(TASK REQUIREMENTS): Extend the mailing-list excerpt on allocating FUSE queues on NUMA nodes, beginning immediately after its final line.

(SELECTED EXCERPT):
------

Thinking about this some more, if the responsibility for numa affinity
should be left to userspace, then that should hold true too for
configurable queues, no?

Thanks,
Joanne

>
> Thanks,
> Joanne
>
> >
> > Thanks,
> > Bernd
Bernd Schubert April 1, 2025, 5:56 p.m. UTC | #5
On 4/1/25 19:50, Joanne Koong wrote:
> On Tue, Apr 1, 2025 at 1:11 AM Bernd Schubert
> <bernd.schubert@fastmail.fm> wrote:
>>
>> On 4/1/25 01:42, Joanne Koong wrote:
>>> On Mon, Mar 31, 2025 at 1:57 PM Joanne Koong <joannelkoong@gmail.com> wrote:
>>>>
>>>> There is a 1:1 mapping between cpus and queues. Allocate the queue on
>>>> the numa node associated with the cpu to help reduce memory access
>>>> latencies.
>>>>
>>>> Signed-off-by: Joanne Koong <joannelkoong@gmail.com>
>>>> ---
>>>>  fs/fuse/dev_uring.c | 2 +-
>>>>  1 file changed, 1 insertion(+), 1 deletion(-)

------

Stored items
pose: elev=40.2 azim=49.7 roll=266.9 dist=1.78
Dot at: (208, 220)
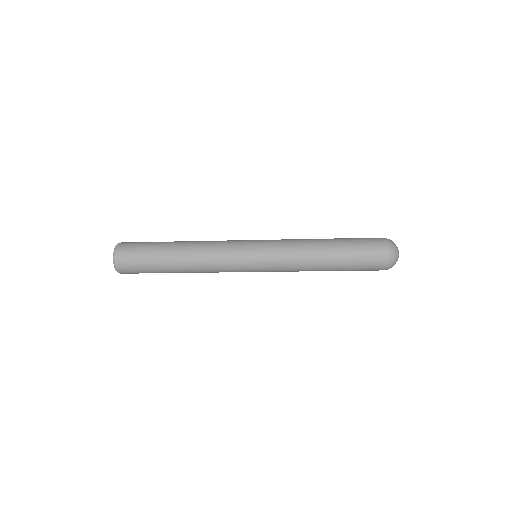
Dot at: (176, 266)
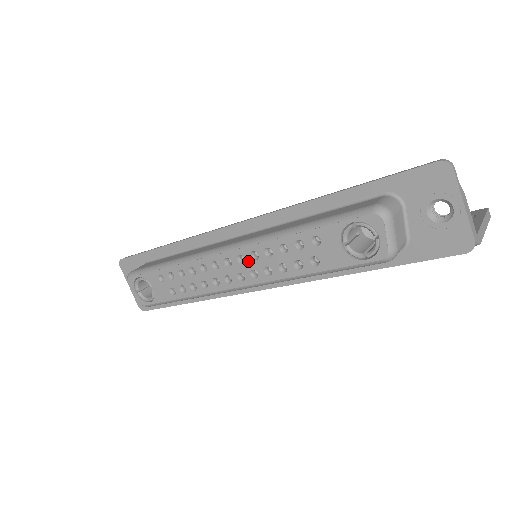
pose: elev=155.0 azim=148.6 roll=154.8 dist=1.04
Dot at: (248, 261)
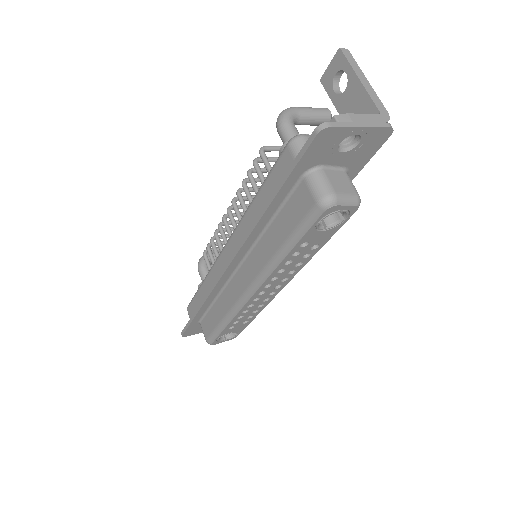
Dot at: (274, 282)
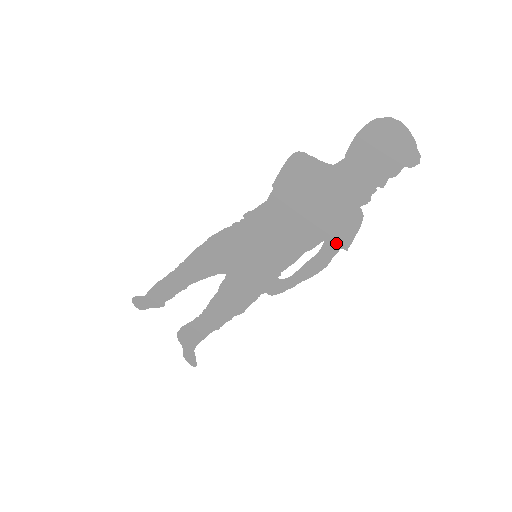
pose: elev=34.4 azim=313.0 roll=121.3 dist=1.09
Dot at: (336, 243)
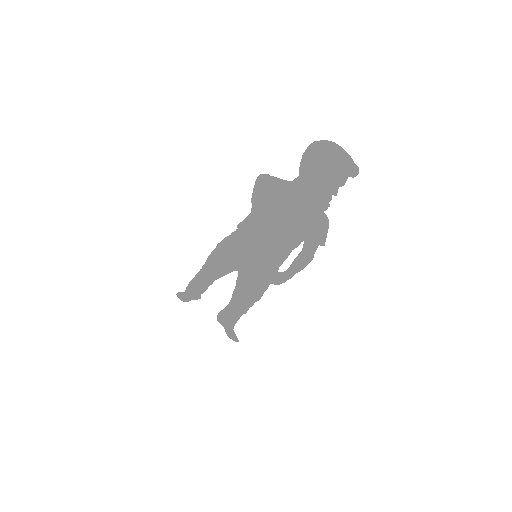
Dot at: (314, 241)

------

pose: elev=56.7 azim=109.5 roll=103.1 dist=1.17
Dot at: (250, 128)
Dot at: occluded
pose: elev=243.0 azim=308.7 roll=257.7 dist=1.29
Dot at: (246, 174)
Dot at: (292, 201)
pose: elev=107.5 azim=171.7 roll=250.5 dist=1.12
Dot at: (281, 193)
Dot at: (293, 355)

------

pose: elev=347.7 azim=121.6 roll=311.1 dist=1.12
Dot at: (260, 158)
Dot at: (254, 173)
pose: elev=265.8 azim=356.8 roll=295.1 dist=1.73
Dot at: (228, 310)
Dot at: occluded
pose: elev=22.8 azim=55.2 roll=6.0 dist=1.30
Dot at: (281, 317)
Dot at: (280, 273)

------

(THE ANSWER):
>>>>
>>>> diff --git a/fs/fuse/dev_uring.c b/fs/fuse/dev_uring.c
>>>> index accdce2977c5..0762d6229ac6 100644
>>>> --- a/fs/fuse/dev_uring.c
>>>> +++ b/fs/fuse/dev_uring.c
>>>> @@ -256,7 +256,7 @@ static struct fuse_ring_queue *fuse_uring_create_queue(struct fuse_ring *ring,
>>>>         struct fuse_ring_queue *queue;
>>>>         struct list_head *pq;
>>>>
>>>> -       queue = kzalloc(sizeof(*queue), GFP_KERNEL_ACCOUNT);
>>>> +       queue = kzalloc_node(sizeof(*queue), GFP_KERNEL_ACCOUNT, cpu_to_node(qid));
>>>>         if (!queue)
>>>>                 return NULL;
>>>>         pq = kcalloc(FUSE_PQ_HASH_SIZE, sizeof(struct list_head), GFP_KERNEL);
>>>
>>> On the same note I guess we should also allocate pq on the
>>> corresponding numa node too.
>>
>> So this is supposed to be called from a thread that already runs on this
>> numa node and then kmalloc will allocate anyway on the right node,
>> afaik. Do you have a use case where this is called from another node? If
>> you do, all allocations in this file should be changed.
>>
> 
> I don't have a use case I'm using but imo it seems hardier to ensure
> this at the kernel level for queue, pq, and ent allocations instead of
> assuming userspace will always submit the registration from the thread
> on the numa node corresponding to the qid it's registering. I don't
> feel strongly about this though so if you think the responsibility
> should be left to userspace, then that's fine with me.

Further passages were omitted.